Task statement
Could you reproduce the items from the line containing "例如，孩子可以用彩笔画出自己" through the end of the items, switching every "环保袋" to "帆布袋" and leaving everything else unchanged?

Data for the task
= Beginning of Section =

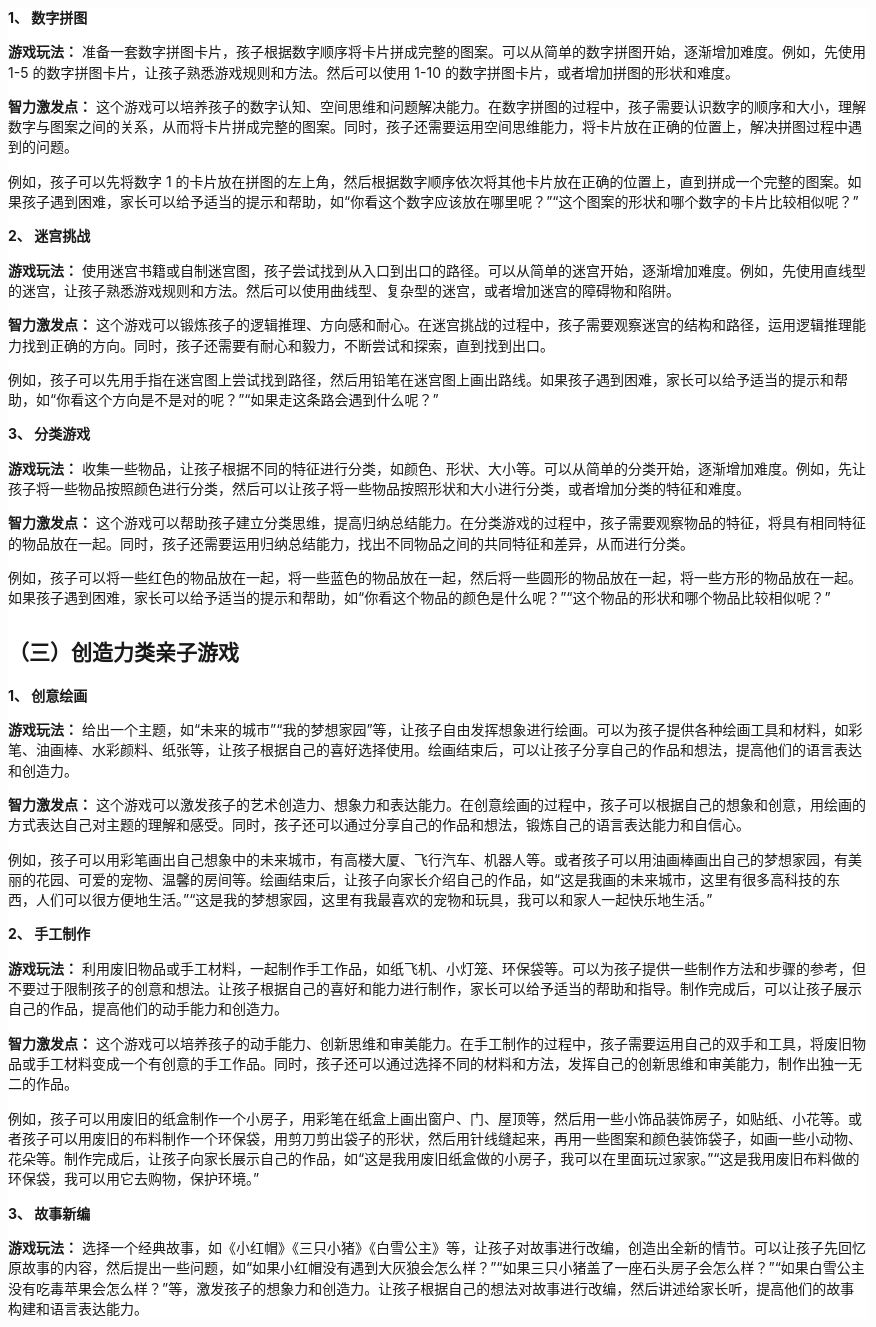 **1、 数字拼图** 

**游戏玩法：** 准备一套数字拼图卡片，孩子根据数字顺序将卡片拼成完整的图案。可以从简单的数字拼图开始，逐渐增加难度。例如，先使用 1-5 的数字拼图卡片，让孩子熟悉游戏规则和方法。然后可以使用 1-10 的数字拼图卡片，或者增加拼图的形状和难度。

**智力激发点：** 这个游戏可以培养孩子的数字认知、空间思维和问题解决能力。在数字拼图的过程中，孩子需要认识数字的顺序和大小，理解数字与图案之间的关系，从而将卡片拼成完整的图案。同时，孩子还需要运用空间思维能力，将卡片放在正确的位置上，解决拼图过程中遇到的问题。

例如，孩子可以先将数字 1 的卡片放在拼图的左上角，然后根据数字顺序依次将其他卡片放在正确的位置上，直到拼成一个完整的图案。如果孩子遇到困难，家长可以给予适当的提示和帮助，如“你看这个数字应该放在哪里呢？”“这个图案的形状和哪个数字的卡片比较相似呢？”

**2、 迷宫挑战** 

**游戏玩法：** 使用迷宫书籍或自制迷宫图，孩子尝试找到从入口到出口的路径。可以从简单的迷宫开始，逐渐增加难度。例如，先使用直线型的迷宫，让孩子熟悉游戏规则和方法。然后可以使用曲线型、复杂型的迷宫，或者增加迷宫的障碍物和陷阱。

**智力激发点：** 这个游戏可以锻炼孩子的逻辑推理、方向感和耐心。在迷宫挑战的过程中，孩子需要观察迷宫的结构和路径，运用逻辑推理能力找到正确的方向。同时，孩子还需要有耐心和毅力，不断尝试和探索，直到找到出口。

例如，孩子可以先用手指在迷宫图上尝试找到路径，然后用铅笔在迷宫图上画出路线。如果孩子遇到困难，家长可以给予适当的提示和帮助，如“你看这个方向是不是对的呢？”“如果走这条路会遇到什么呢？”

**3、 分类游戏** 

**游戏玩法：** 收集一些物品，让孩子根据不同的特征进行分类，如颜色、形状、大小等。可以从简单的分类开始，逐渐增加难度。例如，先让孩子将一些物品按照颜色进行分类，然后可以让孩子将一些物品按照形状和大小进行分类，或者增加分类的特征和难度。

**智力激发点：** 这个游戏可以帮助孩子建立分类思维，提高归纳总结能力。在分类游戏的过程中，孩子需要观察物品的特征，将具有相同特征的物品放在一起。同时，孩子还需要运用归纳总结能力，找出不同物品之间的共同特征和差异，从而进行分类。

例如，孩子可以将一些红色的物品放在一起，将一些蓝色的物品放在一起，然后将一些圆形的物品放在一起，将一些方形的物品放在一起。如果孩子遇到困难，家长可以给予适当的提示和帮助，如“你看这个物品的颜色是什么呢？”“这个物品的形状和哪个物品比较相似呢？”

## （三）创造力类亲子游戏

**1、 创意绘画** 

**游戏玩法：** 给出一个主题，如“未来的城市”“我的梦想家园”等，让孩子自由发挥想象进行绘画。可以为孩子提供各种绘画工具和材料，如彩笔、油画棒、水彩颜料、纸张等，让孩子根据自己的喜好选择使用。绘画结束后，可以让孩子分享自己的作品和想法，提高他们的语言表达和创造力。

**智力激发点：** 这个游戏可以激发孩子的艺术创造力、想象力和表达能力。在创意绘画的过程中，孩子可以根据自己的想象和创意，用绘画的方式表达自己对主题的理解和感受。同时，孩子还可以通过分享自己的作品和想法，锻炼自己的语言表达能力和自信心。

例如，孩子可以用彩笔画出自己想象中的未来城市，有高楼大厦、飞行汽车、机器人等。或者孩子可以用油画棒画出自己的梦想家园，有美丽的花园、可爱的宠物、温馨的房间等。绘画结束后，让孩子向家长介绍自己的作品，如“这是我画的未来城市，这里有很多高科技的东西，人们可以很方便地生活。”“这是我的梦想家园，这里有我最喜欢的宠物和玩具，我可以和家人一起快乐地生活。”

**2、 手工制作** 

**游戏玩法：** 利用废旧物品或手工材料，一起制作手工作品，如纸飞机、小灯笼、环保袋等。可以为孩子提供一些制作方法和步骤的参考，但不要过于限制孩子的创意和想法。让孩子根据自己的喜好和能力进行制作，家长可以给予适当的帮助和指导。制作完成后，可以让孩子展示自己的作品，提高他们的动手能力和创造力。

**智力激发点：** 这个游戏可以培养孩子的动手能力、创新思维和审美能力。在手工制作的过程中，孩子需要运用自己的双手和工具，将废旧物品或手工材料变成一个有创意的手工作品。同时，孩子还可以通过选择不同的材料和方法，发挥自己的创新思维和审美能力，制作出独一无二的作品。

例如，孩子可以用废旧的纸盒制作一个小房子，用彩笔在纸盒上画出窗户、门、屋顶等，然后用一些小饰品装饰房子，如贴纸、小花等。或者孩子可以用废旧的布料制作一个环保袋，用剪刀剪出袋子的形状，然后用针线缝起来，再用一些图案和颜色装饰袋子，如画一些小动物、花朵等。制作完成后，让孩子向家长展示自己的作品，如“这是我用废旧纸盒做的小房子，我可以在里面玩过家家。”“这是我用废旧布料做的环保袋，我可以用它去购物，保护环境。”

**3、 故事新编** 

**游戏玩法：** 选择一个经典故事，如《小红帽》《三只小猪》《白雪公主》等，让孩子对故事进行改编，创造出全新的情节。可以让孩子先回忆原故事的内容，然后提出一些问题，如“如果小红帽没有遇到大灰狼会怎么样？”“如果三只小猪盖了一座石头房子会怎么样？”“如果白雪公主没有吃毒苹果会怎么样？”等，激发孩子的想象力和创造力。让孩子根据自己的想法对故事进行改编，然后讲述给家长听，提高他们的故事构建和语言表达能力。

= End of Section =

Solution to this task
例如，孩子可以用彩笔画出自己想象中的未来城市，有高楼大厦、飞行汽车、机器人等。或者孩子可以用油画棒画出自己的梦想家园，有美丽的花园、可爱的宠物、温馨的房间等。绘画结束后，让孩子向家长介绍自己的作品，如“这是我画的未来城市，这里有很多高科技的东西，人们可以很方便地生活。”“这是我的梦想家园，这里有我最喜欢的宠物和玩具，我可以和家人一起快乐地生活。”

**2、 手工制作** 

**游戏玩法：** 利用废旧物品或手工材料，一起制作手工作品，如纸飞机、小灯笼、帆布袋等。可以为孩子提供一些制作方法和步骤的参考，但不要过于限制孩子的创意和想法。让孩子根据自己的喜好和能力进行制作，家长可以给予适当的帮助和指导。制作完成后，可以让孩子展示自己的作品，提高他们的动手能力和创造力。

**智力激发点：** 这个游戏可以培养孩子的动手能力、创新思维和审美能力。在手工制作的过程中，孩子需要运用自己的双手和工具，将废旧物品或手工材料变成一个有创意的手工作品。同时，孩子还可以通过选择不同的材料和方法，发挥自己的创新思维和审美能力，制作出独一无二的作品。

例如，孩子可以用废旧的纸盒制作一个小房子，用彩笔在纸盒上画出窗户、门、屋顶等，然后用一些小饰品装饰房子，如贴纸、小花等。或者孩子可以用废旧的布料制作一个帆布袋，用剪刀剪出袋子的形状，然后用针线缝起来，再用一些图案和颜色装饰袋子，如画一些小动物、花朵等。制作完成后，让孩子向家长展示自己的作品，如“这是我用废旧纸盒做的小房子，我可以在里面玩过家家。”“这是我用废旧布料做的帆布袋，我可以用它去购物，保护环境。”

**3、 故事新编** 

**游戏玩法：** 选择一个经典故事，如《小红帽》《三只小猪》《白雪公主》等，让孩子对故事进行改编，创造出全新的情节。可以让孩子先回忆原故事的内容，然后提出一些问题，如“如果小红帽没有遇到大灰狼会怎么样？”“如果三只小猪盖了一座石头房子会怎么样？”“如果白雪公主没有吃毒苹果会怎么样？”等，激发孩子的想象力和创造力。让孩子根据自己的想法对故事进行改编，然后讲述给家长听，提高他们的故事构建和语言表达能力。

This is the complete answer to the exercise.